Use OIDC with azure/login for Azure-side workflows when GitHub Actions needs Azure control-plane access. For ACR Tasks watching a private GitHub repository, use the token ACR requires for the source webhook and rotate it regularly.

ArcadeDB Secret Handling

ArcadeDB passwords must not be committed into spoke repos, workflow YAML, exported Postman files, or template examples.

For Azure Dev workload containers:

  1. Store the password in Key Vault or a Container Apps secret.
  2. Grant access through managed identity where Key Vault is used.
  3. Inject the secret into the workload as ARCADEDB_PASSWORD_FILE when mounted secret files are available, or as ARCADEDB_PASSWORD when the platform only supports secret-backed environment variables.
  4. Keep the frontend credential-free; only backend/cockpit services should connect to ArcadeDB.
  5. Run authenticated smoke tests from a trusted network path when ArcadeDB is internal.

See ArcadeDB Secret Hardening for the cross-target standard.

Deployment Gates

Before promoting to Azure Dev:

  1. Run node tools/agentarmy-doctor.mjs --write-artifacts.
  2. Build locally with Docker.
  3. Run local CLI and smoke tests.
  4. Promote only the configured Dev source branch.
  5. Let ACR build from the promoted branch.
  6. Capture ACR task run, image tag, and Dev endpoint evidence where configured.

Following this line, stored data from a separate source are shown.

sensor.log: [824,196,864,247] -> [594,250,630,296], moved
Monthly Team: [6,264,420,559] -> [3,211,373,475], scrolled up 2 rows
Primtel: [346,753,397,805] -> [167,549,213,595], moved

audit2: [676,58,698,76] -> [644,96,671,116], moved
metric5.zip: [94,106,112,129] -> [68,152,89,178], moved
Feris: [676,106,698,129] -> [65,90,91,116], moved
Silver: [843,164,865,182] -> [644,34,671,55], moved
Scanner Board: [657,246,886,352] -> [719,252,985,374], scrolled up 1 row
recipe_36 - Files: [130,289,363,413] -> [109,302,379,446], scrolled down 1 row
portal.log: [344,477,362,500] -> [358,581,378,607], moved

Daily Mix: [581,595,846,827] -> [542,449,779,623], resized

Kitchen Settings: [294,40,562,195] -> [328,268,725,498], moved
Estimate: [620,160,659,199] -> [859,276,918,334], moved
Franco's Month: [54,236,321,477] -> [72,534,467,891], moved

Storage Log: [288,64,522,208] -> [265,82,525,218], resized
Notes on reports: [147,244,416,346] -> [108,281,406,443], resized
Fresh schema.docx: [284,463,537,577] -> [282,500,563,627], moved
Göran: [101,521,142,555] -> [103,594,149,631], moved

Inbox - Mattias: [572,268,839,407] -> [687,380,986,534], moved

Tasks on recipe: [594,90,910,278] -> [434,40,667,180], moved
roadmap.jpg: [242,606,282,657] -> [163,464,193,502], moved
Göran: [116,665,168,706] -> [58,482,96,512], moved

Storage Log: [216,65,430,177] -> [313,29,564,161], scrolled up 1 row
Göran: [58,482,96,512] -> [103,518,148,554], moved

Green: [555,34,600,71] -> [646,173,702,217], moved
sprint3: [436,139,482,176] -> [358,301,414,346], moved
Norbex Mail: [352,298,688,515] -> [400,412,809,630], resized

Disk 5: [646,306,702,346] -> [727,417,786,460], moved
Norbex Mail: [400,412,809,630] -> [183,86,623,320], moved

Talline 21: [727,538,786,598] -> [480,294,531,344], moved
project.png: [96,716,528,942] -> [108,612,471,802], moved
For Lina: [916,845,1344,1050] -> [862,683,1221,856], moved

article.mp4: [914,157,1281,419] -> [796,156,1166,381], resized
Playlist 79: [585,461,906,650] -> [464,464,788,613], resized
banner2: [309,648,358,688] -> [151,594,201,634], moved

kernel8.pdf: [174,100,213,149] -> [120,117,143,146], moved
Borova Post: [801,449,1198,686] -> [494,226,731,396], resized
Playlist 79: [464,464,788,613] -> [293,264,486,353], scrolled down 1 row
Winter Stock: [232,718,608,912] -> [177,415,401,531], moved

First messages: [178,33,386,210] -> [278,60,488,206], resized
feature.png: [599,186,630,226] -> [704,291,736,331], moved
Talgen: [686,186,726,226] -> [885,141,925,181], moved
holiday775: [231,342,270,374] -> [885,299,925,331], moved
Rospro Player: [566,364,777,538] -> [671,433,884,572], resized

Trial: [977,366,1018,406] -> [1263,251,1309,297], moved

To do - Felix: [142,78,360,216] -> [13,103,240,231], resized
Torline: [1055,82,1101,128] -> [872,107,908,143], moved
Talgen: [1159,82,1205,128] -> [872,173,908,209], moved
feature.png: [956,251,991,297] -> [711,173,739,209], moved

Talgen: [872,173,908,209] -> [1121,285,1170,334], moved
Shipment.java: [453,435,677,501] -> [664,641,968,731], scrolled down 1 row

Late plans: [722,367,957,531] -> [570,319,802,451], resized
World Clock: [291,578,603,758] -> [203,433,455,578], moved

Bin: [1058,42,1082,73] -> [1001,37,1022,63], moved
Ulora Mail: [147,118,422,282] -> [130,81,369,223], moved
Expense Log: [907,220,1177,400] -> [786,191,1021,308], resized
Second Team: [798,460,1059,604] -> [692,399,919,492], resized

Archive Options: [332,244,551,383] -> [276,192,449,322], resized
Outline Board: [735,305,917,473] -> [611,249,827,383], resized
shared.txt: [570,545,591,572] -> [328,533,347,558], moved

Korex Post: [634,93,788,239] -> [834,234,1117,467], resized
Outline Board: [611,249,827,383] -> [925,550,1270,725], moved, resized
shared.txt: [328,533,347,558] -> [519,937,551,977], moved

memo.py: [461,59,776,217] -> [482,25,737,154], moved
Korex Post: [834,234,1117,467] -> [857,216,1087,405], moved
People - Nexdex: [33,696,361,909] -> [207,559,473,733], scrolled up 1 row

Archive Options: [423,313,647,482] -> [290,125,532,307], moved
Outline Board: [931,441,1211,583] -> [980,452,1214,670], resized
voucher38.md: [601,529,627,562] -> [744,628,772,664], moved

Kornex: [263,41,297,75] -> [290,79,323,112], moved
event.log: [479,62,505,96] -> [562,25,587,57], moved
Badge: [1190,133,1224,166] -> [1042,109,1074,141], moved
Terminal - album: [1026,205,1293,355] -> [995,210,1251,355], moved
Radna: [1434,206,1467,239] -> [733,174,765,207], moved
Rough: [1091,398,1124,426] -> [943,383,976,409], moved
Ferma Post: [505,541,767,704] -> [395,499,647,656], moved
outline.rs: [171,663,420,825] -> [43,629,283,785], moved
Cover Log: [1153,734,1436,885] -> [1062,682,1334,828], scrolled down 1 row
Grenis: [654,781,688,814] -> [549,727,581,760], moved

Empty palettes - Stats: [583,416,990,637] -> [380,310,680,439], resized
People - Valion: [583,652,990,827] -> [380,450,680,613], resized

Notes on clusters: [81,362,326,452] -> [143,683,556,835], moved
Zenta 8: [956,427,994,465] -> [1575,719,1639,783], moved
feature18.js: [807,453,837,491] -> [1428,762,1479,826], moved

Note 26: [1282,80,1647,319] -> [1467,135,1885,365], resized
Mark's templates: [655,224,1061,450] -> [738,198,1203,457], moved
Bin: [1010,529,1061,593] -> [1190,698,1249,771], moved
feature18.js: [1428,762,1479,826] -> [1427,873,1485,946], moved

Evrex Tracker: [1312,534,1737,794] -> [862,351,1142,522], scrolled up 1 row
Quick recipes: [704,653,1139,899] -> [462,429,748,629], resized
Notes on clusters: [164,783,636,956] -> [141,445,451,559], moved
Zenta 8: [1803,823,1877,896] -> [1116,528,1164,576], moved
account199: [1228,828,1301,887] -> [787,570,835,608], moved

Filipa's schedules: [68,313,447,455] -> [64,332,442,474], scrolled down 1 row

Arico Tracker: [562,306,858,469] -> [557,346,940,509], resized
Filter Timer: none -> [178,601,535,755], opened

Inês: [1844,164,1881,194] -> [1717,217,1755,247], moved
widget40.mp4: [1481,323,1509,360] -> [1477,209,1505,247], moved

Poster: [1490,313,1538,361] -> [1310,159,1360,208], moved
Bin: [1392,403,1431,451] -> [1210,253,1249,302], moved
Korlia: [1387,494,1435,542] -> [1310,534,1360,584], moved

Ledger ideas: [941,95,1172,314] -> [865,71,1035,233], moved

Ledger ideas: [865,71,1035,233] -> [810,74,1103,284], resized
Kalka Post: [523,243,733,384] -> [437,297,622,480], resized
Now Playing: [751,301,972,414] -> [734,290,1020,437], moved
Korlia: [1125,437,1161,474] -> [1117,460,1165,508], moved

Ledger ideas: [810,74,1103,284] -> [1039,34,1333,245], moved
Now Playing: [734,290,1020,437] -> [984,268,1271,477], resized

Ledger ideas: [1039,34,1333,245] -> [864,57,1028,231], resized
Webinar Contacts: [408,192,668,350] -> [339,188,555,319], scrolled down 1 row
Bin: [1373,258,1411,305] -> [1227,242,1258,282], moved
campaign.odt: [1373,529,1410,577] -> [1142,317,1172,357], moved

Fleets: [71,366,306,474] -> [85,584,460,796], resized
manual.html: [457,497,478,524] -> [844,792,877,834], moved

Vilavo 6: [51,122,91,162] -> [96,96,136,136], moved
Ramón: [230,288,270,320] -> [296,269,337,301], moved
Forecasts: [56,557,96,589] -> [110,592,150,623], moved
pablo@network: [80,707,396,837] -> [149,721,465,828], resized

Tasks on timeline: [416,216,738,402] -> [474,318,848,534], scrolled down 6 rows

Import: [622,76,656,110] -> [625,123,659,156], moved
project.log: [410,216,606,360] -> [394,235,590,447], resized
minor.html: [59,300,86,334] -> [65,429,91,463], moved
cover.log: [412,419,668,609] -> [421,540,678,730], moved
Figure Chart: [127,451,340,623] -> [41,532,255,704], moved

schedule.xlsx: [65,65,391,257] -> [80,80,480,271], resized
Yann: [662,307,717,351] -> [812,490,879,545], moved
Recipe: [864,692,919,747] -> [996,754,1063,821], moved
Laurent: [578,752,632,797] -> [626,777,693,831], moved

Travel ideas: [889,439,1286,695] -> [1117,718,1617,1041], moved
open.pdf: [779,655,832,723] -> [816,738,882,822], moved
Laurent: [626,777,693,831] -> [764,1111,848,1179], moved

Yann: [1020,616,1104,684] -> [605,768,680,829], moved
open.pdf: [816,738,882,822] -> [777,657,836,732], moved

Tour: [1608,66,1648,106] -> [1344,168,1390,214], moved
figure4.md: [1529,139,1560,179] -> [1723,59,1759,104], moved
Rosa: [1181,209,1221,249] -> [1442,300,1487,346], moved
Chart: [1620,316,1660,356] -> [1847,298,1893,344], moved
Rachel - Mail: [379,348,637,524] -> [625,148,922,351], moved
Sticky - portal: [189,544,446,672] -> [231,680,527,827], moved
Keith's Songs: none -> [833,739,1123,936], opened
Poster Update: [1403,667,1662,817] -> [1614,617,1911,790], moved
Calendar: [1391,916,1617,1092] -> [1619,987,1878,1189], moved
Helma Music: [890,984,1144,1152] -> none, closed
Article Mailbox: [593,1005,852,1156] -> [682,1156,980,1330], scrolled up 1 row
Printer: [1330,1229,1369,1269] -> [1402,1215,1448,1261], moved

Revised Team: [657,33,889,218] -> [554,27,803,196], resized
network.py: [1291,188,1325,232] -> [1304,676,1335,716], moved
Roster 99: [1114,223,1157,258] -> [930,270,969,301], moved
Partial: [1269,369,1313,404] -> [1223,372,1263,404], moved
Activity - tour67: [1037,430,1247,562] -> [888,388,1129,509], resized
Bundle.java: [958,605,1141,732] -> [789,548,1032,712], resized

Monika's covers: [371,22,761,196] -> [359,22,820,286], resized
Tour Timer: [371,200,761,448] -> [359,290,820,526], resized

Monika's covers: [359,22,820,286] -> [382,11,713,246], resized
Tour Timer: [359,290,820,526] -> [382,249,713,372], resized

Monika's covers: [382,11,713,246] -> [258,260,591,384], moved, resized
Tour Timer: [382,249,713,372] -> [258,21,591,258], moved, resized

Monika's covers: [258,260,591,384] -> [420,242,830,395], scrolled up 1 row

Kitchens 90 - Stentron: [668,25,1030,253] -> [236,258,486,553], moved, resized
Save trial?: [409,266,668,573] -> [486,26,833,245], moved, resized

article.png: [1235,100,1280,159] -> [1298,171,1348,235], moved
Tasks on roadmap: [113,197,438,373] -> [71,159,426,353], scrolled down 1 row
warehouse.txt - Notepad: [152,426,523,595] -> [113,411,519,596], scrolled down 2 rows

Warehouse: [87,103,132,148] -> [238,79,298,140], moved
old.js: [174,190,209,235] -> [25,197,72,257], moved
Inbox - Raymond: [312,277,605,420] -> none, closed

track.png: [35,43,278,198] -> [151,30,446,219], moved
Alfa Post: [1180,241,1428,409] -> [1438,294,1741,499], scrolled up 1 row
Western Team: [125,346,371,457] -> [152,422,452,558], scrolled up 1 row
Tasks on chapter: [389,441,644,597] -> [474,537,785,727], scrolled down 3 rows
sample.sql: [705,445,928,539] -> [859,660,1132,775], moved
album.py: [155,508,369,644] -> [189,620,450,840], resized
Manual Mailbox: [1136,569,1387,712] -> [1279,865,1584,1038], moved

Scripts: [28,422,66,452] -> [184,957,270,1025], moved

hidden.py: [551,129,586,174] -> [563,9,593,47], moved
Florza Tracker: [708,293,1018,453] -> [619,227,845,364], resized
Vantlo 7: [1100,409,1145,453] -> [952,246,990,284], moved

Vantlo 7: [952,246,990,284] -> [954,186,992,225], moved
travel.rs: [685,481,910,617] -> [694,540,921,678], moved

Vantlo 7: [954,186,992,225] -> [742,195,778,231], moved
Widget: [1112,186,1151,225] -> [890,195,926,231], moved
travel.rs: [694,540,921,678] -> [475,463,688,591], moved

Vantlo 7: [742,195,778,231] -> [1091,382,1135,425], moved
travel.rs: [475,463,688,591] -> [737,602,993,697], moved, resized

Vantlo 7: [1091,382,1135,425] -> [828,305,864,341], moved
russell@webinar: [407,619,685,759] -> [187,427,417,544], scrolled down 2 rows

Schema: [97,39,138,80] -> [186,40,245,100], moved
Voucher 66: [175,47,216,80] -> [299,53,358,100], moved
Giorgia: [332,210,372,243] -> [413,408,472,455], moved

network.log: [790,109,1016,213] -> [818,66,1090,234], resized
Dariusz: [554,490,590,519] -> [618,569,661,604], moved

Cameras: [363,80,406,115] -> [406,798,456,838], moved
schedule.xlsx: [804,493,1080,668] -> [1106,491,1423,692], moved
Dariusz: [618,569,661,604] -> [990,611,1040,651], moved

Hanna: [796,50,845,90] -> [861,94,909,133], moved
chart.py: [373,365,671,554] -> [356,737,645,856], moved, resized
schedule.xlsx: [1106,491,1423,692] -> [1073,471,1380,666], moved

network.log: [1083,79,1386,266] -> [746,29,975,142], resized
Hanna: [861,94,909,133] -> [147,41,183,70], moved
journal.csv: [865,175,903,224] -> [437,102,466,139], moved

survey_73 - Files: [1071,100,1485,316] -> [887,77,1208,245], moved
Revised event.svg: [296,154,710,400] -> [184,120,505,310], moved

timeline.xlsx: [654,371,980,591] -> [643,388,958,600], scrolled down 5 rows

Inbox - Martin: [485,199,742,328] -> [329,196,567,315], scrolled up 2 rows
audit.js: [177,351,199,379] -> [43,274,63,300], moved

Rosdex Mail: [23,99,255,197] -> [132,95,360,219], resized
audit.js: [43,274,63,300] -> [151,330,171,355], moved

Do not promote Dev images to QA/UAT/Prod from this local lane. Promotion should be a separate environment-gated workflow.

Relationship To Local Docker CI

Local Docker CI proves that the branch can build and run on the trusted local host. The ACR branch build proves Azure can build the same branch from source.

The usual order is:

offline diagnostics -> local Docker smoke -> CLI tests -> promote azure-dev branch -> ACR branch build -> Dev endpoint smoke

When a platform/spoke workload is still early, the first two steps are enough. Add Azure Dev once another person or service needs a stable shared endpoint.